ABOUT THIS TASK = When a line below contains the word "metalexpress", copy that line.

EXERCISE INPUTS =
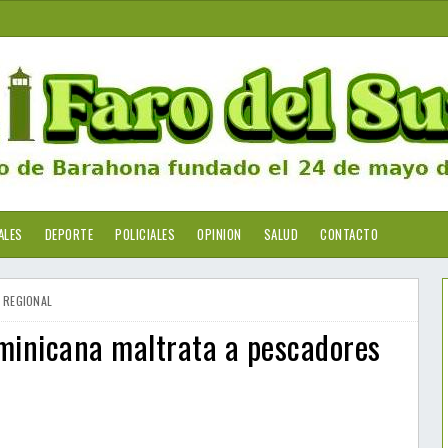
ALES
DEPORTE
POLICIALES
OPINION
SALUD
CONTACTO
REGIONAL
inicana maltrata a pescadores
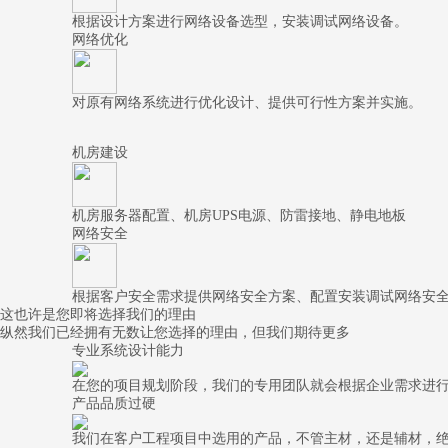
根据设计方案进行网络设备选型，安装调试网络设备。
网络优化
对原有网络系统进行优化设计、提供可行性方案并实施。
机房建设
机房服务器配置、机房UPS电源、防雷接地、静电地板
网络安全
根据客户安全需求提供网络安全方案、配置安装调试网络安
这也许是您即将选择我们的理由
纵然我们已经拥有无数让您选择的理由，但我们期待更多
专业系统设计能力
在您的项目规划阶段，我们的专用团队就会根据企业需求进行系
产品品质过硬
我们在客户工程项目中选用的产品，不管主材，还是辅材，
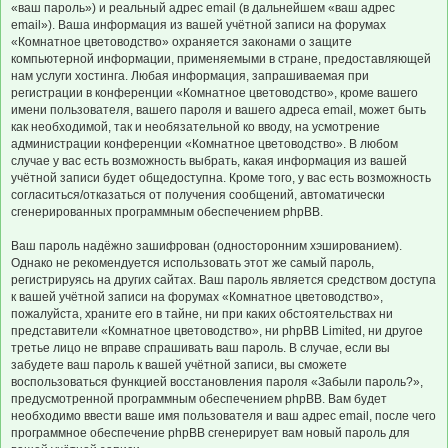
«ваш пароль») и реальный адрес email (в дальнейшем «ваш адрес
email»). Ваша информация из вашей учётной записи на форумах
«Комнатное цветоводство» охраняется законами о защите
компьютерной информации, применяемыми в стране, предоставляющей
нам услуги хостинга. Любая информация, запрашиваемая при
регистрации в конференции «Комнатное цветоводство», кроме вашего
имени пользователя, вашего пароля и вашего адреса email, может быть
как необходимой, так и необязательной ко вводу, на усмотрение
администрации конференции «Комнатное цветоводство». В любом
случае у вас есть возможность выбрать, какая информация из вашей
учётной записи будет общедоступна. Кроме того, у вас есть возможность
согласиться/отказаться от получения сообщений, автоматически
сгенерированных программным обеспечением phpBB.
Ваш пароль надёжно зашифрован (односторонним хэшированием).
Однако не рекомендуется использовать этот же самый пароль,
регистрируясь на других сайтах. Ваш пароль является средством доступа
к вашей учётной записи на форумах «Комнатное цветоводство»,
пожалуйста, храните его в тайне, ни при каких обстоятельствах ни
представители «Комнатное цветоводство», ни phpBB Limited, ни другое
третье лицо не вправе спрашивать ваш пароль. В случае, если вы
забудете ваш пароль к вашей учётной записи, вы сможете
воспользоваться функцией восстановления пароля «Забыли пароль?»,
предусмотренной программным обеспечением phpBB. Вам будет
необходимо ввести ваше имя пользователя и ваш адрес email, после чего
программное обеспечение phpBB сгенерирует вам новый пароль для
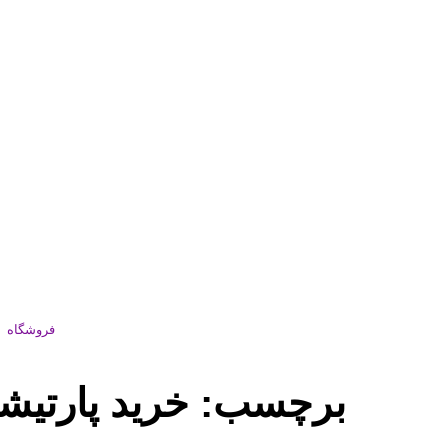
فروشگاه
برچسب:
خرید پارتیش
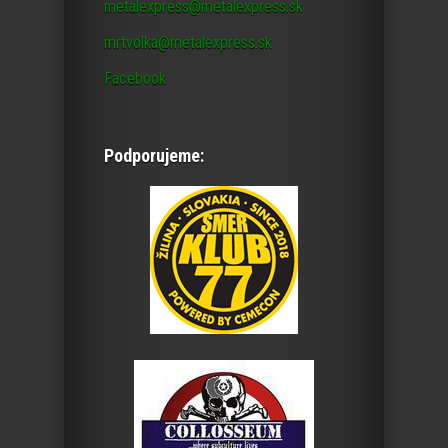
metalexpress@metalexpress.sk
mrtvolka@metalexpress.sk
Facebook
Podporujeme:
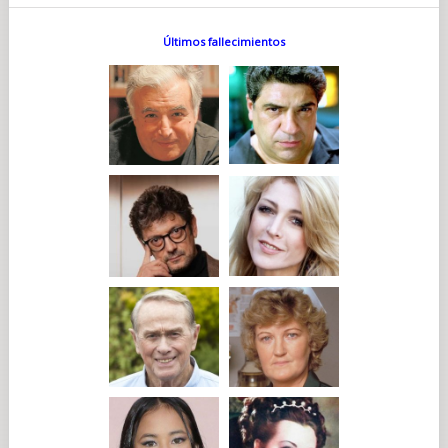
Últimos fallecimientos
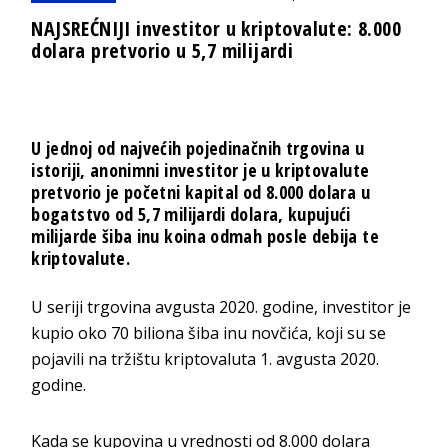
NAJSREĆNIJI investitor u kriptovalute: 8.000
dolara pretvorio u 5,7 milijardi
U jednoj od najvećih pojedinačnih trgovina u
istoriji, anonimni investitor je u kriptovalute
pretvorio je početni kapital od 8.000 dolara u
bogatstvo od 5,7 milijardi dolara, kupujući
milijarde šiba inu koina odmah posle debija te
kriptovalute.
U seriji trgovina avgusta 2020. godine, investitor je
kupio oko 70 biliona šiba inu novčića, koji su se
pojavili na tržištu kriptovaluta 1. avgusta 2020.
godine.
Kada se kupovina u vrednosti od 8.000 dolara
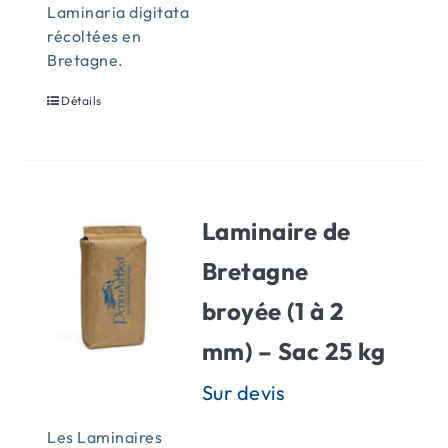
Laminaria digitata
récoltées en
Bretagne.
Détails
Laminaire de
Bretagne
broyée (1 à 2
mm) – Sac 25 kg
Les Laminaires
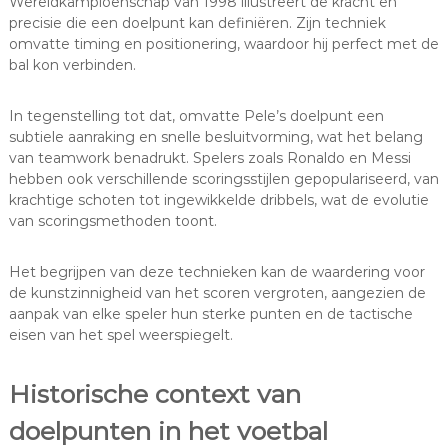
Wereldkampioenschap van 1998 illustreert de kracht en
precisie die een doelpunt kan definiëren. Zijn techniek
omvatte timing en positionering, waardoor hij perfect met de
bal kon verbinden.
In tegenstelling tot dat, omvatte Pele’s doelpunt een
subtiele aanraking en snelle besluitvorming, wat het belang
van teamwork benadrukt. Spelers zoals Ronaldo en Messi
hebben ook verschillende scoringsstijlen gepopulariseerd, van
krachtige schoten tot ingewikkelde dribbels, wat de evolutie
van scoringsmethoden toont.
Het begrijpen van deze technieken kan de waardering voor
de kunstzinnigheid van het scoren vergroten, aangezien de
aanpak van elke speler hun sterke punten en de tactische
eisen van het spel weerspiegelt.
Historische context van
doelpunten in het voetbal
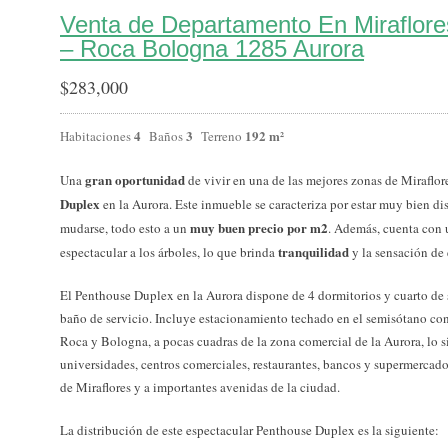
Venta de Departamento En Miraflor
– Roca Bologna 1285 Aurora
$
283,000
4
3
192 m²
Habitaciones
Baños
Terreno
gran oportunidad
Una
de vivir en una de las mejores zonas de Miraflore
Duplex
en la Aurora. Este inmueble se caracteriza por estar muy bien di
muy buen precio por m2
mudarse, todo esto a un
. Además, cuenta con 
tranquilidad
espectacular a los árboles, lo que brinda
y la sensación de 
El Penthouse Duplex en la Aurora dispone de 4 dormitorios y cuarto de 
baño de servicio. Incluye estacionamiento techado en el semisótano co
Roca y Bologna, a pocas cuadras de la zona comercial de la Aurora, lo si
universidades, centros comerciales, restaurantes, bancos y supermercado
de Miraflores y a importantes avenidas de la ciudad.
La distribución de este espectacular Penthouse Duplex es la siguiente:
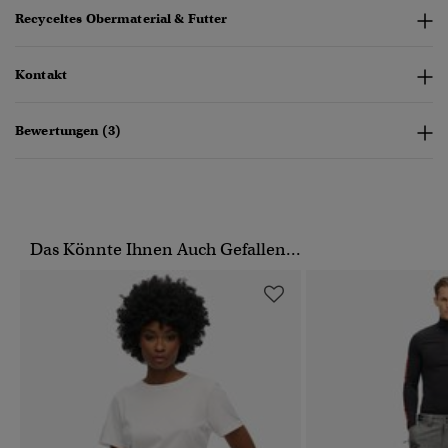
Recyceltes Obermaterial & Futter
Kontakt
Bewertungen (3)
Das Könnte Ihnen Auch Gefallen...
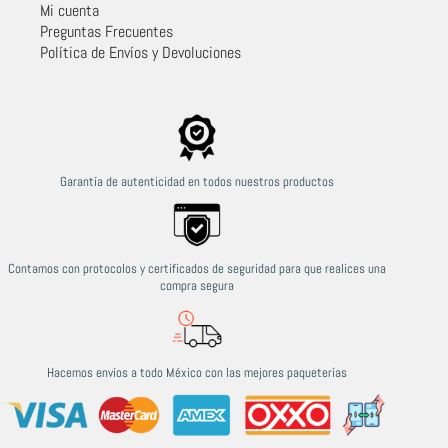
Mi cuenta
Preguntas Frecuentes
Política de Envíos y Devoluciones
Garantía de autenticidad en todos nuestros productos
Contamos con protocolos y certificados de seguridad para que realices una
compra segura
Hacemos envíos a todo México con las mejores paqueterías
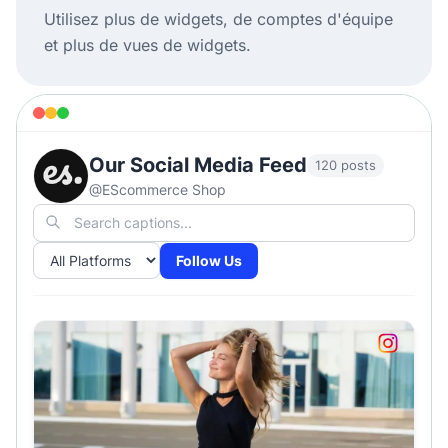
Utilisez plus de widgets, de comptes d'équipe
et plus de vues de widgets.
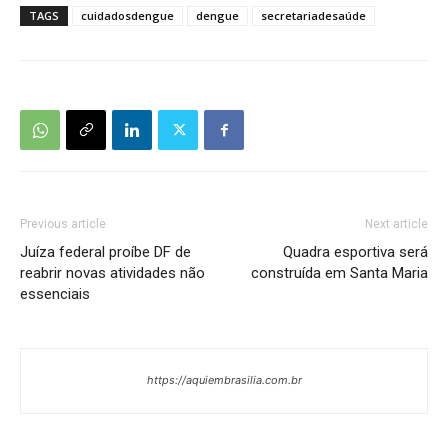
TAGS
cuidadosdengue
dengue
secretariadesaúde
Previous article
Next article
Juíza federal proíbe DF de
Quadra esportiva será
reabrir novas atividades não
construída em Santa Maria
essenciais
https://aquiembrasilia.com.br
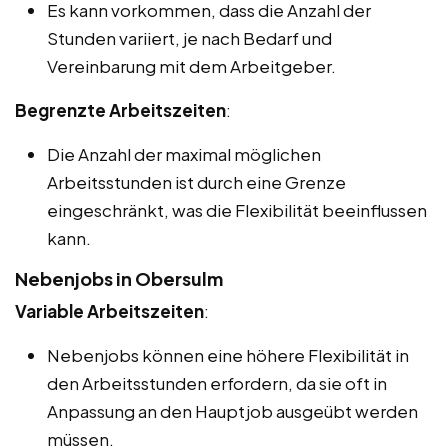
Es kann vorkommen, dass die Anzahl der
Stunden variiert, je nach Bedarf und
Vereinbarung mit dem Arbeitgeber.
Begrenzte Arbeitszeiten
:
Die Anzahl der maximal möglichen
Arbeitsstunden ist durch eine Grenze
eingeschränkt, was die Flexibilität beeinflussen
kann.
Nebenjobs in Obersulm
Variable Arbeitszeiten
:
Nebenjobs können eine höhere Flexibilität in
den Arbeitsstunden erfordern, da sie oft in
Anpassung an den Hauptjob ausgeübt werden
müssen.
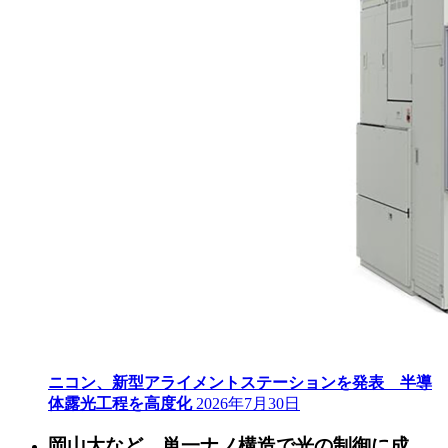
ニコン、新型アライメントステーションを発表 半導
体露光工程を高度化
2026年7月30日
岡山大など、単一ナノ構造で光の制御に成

TASK SOLUTION =
metalexpress@metalexpress.sk
mrtvolka@metalexpress.sk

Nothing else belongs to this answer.